Spain’s minister of industry, José Manuel Soria, has warned Argentina that any action taken to the detriment of Spanish company Repsol—the majority stakeholder in Argentine oil company YPF—will be interpreted as an act of hostility toward the Spanish government.
“If there are gestures of hostility,” Soria said, “there will be consequences.”
The tension comes amid speculation that President Cristina Fernández de Kirchner, after her meeting today with the governors of the Federal Organisation of Oil Producing States (OFEPHI), will reveal a plan to convert YPF into a mixed-capital company.
“The [Spanish] government defends the interests of Spanish companies in and outside the country,” said an official statement. “If somewhere in the world there are gestures of hostility against those interests, the government interprets them as gestures of hostility toward Spain and its government.”
While an announcement from President Fernández de Kirchner is not expected to come until this evening, there has been conjecture about the eventual distribution of shares in the company.
After several provinces expired their concessions with YPF, it is uncertain exactly what level of state management will result from today’s discussions. While some believe that the governors could be interested in up to 51% of the company, others believe there will be a split of 33% for the state, a similar part for Repsol, and a division of the rest among a pool of investors.
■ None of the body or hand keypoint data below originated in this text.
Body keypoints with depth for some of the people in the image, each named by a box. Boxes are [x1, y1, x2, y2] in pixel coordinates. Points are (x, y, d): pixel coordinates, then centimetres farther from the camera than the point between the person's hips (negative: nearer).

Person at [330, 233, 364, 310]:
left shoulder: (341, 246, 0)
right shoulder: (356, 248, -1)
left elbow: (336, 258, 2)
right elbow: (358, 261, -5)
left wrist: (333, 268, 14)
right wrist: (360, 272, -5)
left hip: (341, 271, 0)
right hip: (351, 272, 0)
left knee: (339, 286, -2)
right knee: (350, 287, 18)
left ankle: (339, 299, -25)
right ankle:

Argentina’s provinces have continued to withdraw concessions to YPF as shares of the private company, currently under 57.43% ownership of Repsol, have declined in New York and Buenos Aires.
Repsol originally took majority control of YPF in 1999, after the company was privatised by the Menem administration in 1993. 25.46% of the company is also in the hands of the Argentine Peterson Group, which has held shares since 2007.